Dataset entries:

------------

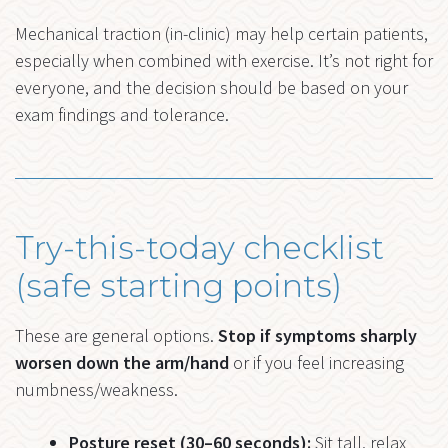
Mechanical traction (in-clinic) may help certain patients,
especially when combined with exercise. It’s not right for
everyone, and the decision should be based on your
exam findings and tolerance.
Try-this-today checklist
(safe starting points)
These are general options.
Stop if symptoms sharply
worsen down the arm/hand
or if you feel increasing
numbness/weakness.
Posture reset (30–60 seconds):
Sit tall, relax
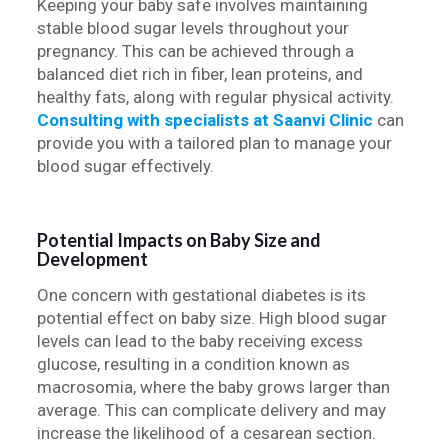
Keeping your baby safe involves maintaining
stable blood sugar levels throughout your
pregnancy. This can be achieved through a
balanced diet rich in fiber, lean proteins, and
healthy fats, along with regular physical activity.
Consulting with specialists at Saanvi Clinic
can
provide you with a tailored plan to manage your
blood sugar effectively.
Potential Impacts on Baby Size and
Development
One concern with gestational diabetes is its
potential effect on baby size. High blood sugar
levels can lead to the baby receiving excess
glucose, resulting in a condition known as
macrosomia, where the baby grows larger than
average. This can complicate delivery and may
increase the likelihood of a cesarean section.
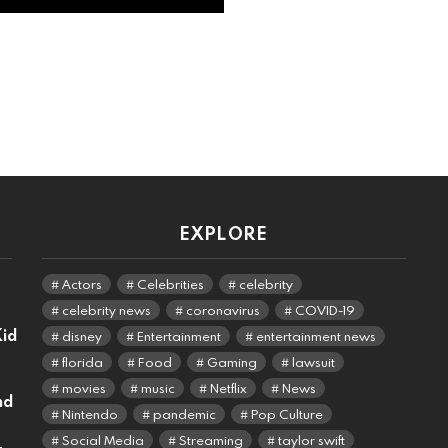
EXPLORE
Actors
Celebrities
celebrity
celebrity news
coronavirus
COVID-19
Kid
disney
Entertainment
entertainment news
florida
Food
Gaming
lawsuit
movies
music
Netflix
News
nd
Nintendo
pandemic
Pop Culture
Social Media
Streaming
taylor swift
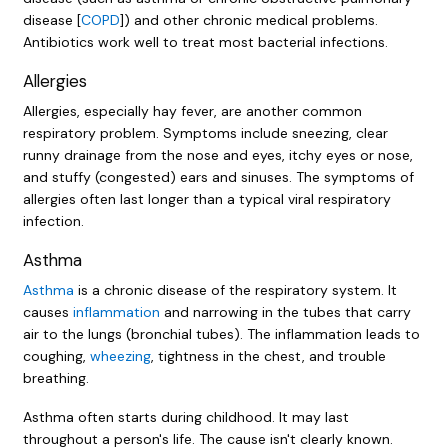
disease [
COPD
]) and other chronic medical problems.
Antibiotics work well to treat most bacterial infections.
Allergies
Allergies, especially hay fever, are another common
respiratory problem. Symptoms include sneezing, clear
runny drainage from the nose and eyes, itchy eyes or nose,
and stuffy (congested) ears and sinuses. The symptoms of
allergies often last longer than a typical viral respiratory
infection.
Asthma
Asthma
is a chronic disease of the respiratory system. It
causes
inflammation
and narrowing in the tubes that carry
air to the lungs (bronchial tubes). The inflammation leads to
coughing,
wheezing
, tightness in the chest, and trouble
breathing.
Asthma often starts during childhood. It may last
throughout a person's life. The cause isn't clearly known.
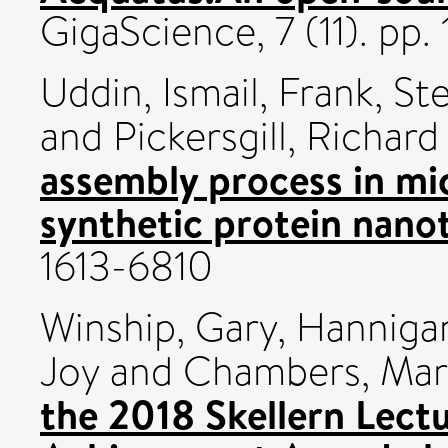
GigaScience, 7 (11). pp
Uddin, Ismail
,
Frank, St
and
Pickersgill, Richard
assembly process in m
synthetic protein nano
1613-6810
Winship, Gary
,
Hanniga
Joy
and
Chambers, Mar
the 2018 Skellern Lec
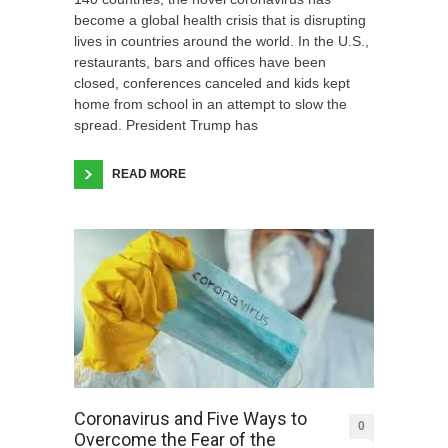
become a global health crisis that is disrupting
lives in countries around the world. In the U.S.,
restaurants, bars and offices have been
closed, conferences canceled and kids kept
home from school in an attempt to slow the
spread. President Trump has
READ MORE
Coronavirus and Five Ways to
0
Overcome the Fear of the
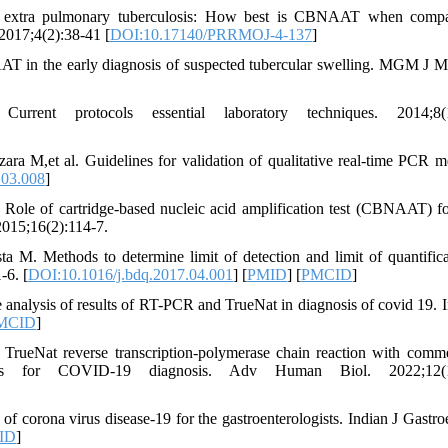
d extra pulmonary tuberculosis: How best is CBNAAT when compa
2017;4(2):38-41 [
DOI:10.17140/PRRMOJ-4-137
]
 in the early diagnosis of suspected tubercular swelling. MGM J M
nt protocols essential laboratory techniques. 2014;8(1
a M,et al. Guidelines for validation of qualitative real-time PCR m
.03.008
]
Role of cartridge-based nucleic acid amplification test (CBNAAT) fo
2015;16(2):114-7.
 M. Methods to determine limit of detection and limit of quantifica
-6. [
DOI:10.1016/j.bdq.2017.04.001
] [
PMID
] [
PMCID
]
nalysis of results of RT-PCR and TrueNat in diagnosis of covid 19. I
MCID
]
TrueNat reverse transcription-polymerase chain reaction with comme
n kits for COVID-19 diagnosis. Adv Human Biol. 2022;12(1
of corona virus disease-19 for the gastroenterologists. Indian J Gastroe
ID
]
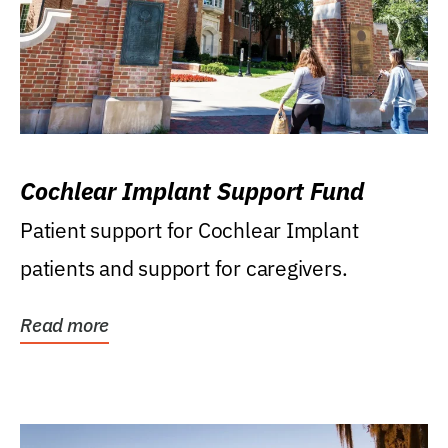
Cochlear Implant Support Fund
Patient support for Cochlear Implant
patients and support for caregivers.
Read more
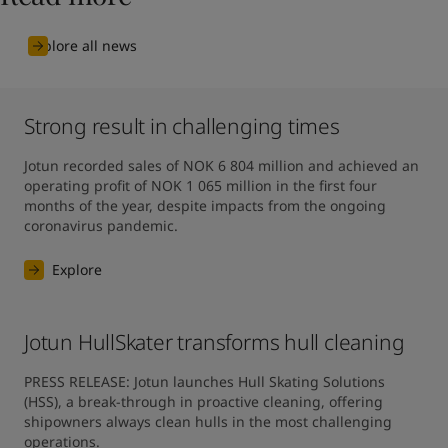
Explore all news
Strong result in challenging times
Jotun recorded sales of NOK 6 804 million and achieved an 
operating profit of NOK 1 065 million in the first four 
months of the year, despite impacts from the ongoing 
coronavirus pandemic.
Explore
Jotun HullSkater transforms hull cleaning
PRESS RELEASE: Jotun launches Hull Skating Solutions 
(HSS), a break-through in proactive cleaning, offering 
shipowners always clean hulls in the most challenging 
operations.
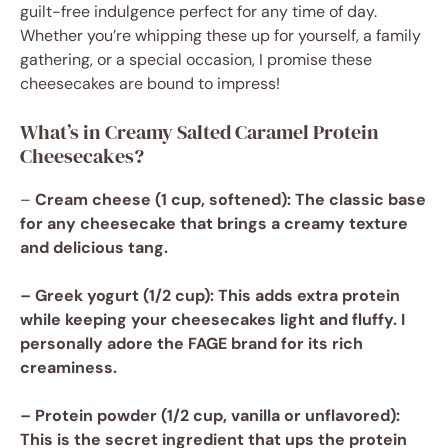
guilt-free indulgence perfect for any time of day.
Whether you’re whipping these up for yourself, a family
gathering, or a special occasion, I promise these
cheesecakes are bound to impress!
What’s in Creamy Salted Caramel Protein
Cheesecakes?
–
Cream cheese
(1 cup, softened): The classic base
for any cheesecake that brings a creamy texture
and delicious tang.
–
Greek yogurt
(1/2 cup): This adds extra protein
while keeping your cheesecakes light and fluffy. I
personally adore the FAGE brand for its rich
creaminess.
–
Protein powder
(1/2 cup, vanilla or unflavored):
This is the secret ingredient that ups the protein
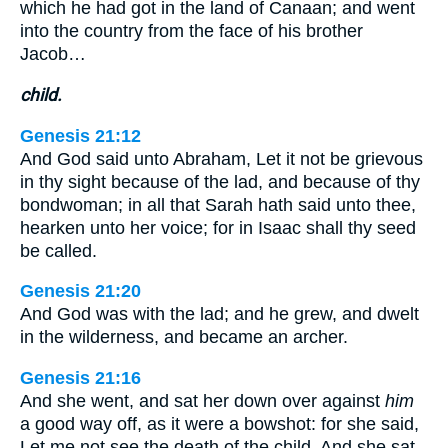
which he had got in the land of Canaan; and went
into the country from the face of his brother
Jacob…
child.
Genesis 21:12
And God said unto Abraham, Let it not be grievous
in thy sight because of the lad, and because of thy
bondwoman; in all that Sarah hath said unto thee,
hearken unto her voice; for in Isaac shall thy seed
be called.
Genesis 21:20
And God was with the lad; and he grew, and dwelt
in the wilderness, and became an archer.
Genesis 21:16
And she went, and sat her down over against
him
a good way off, as it were a bowshot: for she said,
Let me not see the death of the child. And she sat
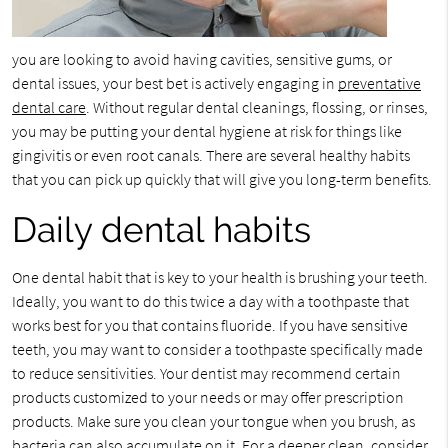
you are looking to avoid having cavities, sensitive gums, or
dental issues, your best bet is actively engaging in
preventative
dental care
. Without regular dental cleanings, flossing, or rinses,
you may be putting your dental hygiene at risk for things like
gingivitis or even root canals. There are several healthy habits
that you can pick up quickly that will give you long-term benefits.
Daily dental habits
One dental habit that is key to your health is brushing your teeth.
Ideally, you want to do this twice a day with a toothpaste that
works best for you that contains fluoride. If you have sensitive
teeth, you may want to consider a toothpaste specifically made
to reduce sensitivities. Your dentist may recommend certain
products customized to your needs or may offer prescription
products. Make sure you clean your tongue when you brush, as
bacteria can also accumulate on it. For a deeper clean, consider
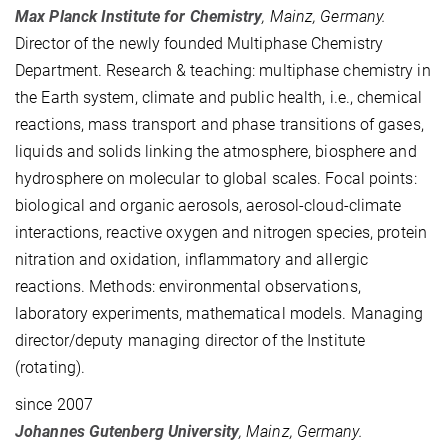
Max Planck Institute for Chemistry
, Mainz, Germany.
Director of the newly founded Multiphase Chemistry
Department. Research & teaching: multiphase chemistry in
the Earth system, climate and public health, i.e., chemical
reactions, mass transport and phase transitions of gases,
liquids and solids linking the atmosphere, biosphere and
hydrosphere on molecular to global scales. Focal points:
biological and organic aerosols,
aerosol-cloud-climate
interactions, reactive oxygen and nitrogen species, protein
nitration and oxidation, inflammatory and allergic
reactions
. Methods: environmental observations,
laboratory experiments, mathematical models. Managing
director/deputy managing director of the Institute
(rotating).
since 2007
Johannes Gutenberg University
, Mainz, Germany.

------------

Task to complete:
With the images excluded, output every record verbatim.

Task output:
Mechanical traction (in-clinic) may help certain patients,
especially when combined with exercise. It’s not right for
everyone, and the decision should be based on your
exam findings and tolerance.
Try-this-today checklist
(safe starting points)
These are general options.
Stop if symptoms sharply
worsen down the arm/hand
or if you feel increasing
numbness/weakness.
Posture reset (30–60 seconds):
Sit tall, relax
Keeping your baby safe involves maintaining
stable blood sugar levels throughout your
pregnancy. This can be achieved through a
balanced diet rich in fiber, lean proteins, and
healthy fats, along with regular physical activity.
Consulting with specialists at Saanvi Clinic
can
provide you with a tailored plan to manage your
blood sugar effectively.
Potential Impacts on Baby Size and
Development
One concern with gestational diabetes is its
potential effect on baby size. High blood sugar
levels can lead to the baby receiving excess
glucose, resulting in a condition known as
macrosomia, where the baby grows larger than
average. This can complicate delivery and may
increase the likelihood of a cesarean section.
EXPLORE
Actors
Celebrities
celebrity
celebrity news
coronavirus
COVID-19
Kid
disney
Entertainment
entertainment news
florida
Food
Gaming
lawsuit
movies
music
Netflix
News
nd
Nintendo
pandemic
Pop Culture
Social Media
Streaming
taylor swift
disease [
COPD
]) and other chronic medical problems.
Antibiotics work well to treat most bacterial infections.
Allergies
Allergies, especially hay fever, are another common
respiratory problem. Symptoms include sneezing, clear
runny drainage from the nose and eyes, itchy eyes or nose,
and stuffy (congested) ears and sinuses. The symptoms of
allergies often last longer than a typical viral respiratory
infection.
Asthma
Asthma
is a chronic disease of the respiratory system. It
causes
inflammation
and narrowing in the tubes that carry
air to the lungs (bronchial tubes). The inflammation leads to
coughing,
wheezing
, tightness in the chest, and trouble
breathing.
Asthma often starts during childhood. It may last
throughout a person's life. The cause isn't clearly known.
GigaScience, 7 (11). pp
Uddin, Ismail
,
Frank, St
and
Pickersgill, Richard
assembly process in m
synthetic protein nano
1613-6810
Winship, Gary
,
Hanniga
Joy
and
Chambers, Mar
the 2018 Skellern Lec
become a global health crisis that is disrupting
lives in countries around the world. In the U.S.,
restaurants, bars and offices have been
closed, conferences canceled and kids kept
home from school in an attempt to slow the
spread. President Trump has
READ MORE
Coronavirus and Five Ways to
0
Overcome the Fear of the
d extra pulmonary tuberculosis: How best is CBNAAT when compa
2017;4(2):38-41 [
DOI:10.17140/PRRMOJ-4-137
]
 in the early diagnosis of suspected tubercular swelling. MGM J M
nt protocols essential laboratory techniques. 2014;8(1
a M,et al. Guidelines for validation of qualitative real-time PCR m
.03.008
]
Role of cartridge-based nucleic acid amplification test (CBNAAT) fo
2015;16(2):114-7.
 M. Methods to determine limit of detection and limit of quantifica
-6. [
DOI:10.1016/j.bdq.2017.04.001
] [
PMID
] [
PMCID
]
nalysis of results of RT-PCR and TrueNat in diagnosis of covid 19. I
MCID
]
TrueNat reverse transcription-polymerase chain reaction with comme
n kits for COVID-19 diagnosis. Adv Human Biol. 2022;12(1
of corona virus disease-19 for the gastroenterologists. Indian J Gastroe
ID
]
Cochlear Implant Support Fund
Patient support for Cochlear Implant
patients and support for caregivers.
Read more
Explore all news
Strong result in challenging times
Jotun recorded sales of NOK 6 804 million and achieved an 
operating profit of NOK 1 065 million in the first four 
months of the year, despite impacts from the ongoing 
coronavirus pandemic.
Explore
Jotun HullSkater transforms hull cleaning
PRESS RELEASE: Jotun launches Hull Skating Solutions 
(HSS), a break-through in proactive cleaning, offering 
shipowners always clean hulls in the most challenging 
operations.
guilt-free indulgence perfect for any time of day.
Whether you’re whipping these up for yourself, a family
gathering, or a special occasion, I promise these
cheesecakes are bound to impress!
What’s in Creamy Salted Caramel Protein
Cheesecakes?
–
Cream cheese
(1 cup, softened): The classic base
for any cheesecake that brings a creamy texture
and delicious tang.
–
Greek yogurt
(1/2 cup): This adds extra protein
while keeping your cheesecakes light and fluffy. I
personally adore the FAGE brand for its rich
creaminess.
–
Protein powder
(1/2 cup, vanilla or unflavored):
This is the secret ingredient that ups the protein
which he had got in the land of Canaan; and went
into the country from the face of his brother
Jacob…
child.
Genesis 21:12
And God said unto Abraham, Let it not be grievous
in thy sight because of the lad, and because of thy
bondwoman; in all that Sarah hath said unto thee,
hearken unto her voice; for in Isaac shall thy seed
be called.
Genesis 21:20
And God was with the lad; and he grew, and dwelt
in the wilderness, and became an archer.
Genesis 21:16
And she went, and sat her down over against
him
a good way off, as it were a bowshot: for she said,
Let me not see the death of the child. And she sat
you are looking to avoid having cavities, sensitive gums, or
dental issues, your best bet is actively engaging in
preventative
dental care
. Without regular dental cleanings, flossing, or rinses,
you may be putting your dental hygiene at risk for things like
gingivitis or even root canals. There are several healthy habits
that you can pick up quickly that will give you long-term benefits.
Daily dental habits
One dental habit that is key to your health is brushing your teeth.
Ideally, you want to do this twice a day with a toothpaste that
works best for you that contains fluoride. If you have sensitive
teeth, you may want to consider a toothpaste specifically made
to reduce sensitivities. Your dentist may recommend certain
products customized to your needs or may offer prescription
products. Make sure you clean your tongue when you brush, as
bacteria can also accumulate on it. For a deeper clean, consider
Max Planck Institute for Chemistry
, Mainz, Germany.
Director of the newly founded Multiphase Chemistry
Department. Research & teaching: multiphase chemistry in
the Earth system, climate and public health, i.e., chemical
reactions, mass transport and phase transitions of gases,
liquids and solids linking the atmosphere, biosphere and
hydrosphere on molecular to global scales. Focal points:
biological and organic aerosols,
aerosol-cloud-climate
interactions, reactive oxygen and nitrogen species, protein
nitration and oxidation, inflammatory and allergic
reactions
. Methods: environmental observations,
laboratory experiments, mathematical models. Managing
director/deputy managing director of the Institute
(rotating).
since 2007
Johannes Gutenberg University
, Mainz, Germany.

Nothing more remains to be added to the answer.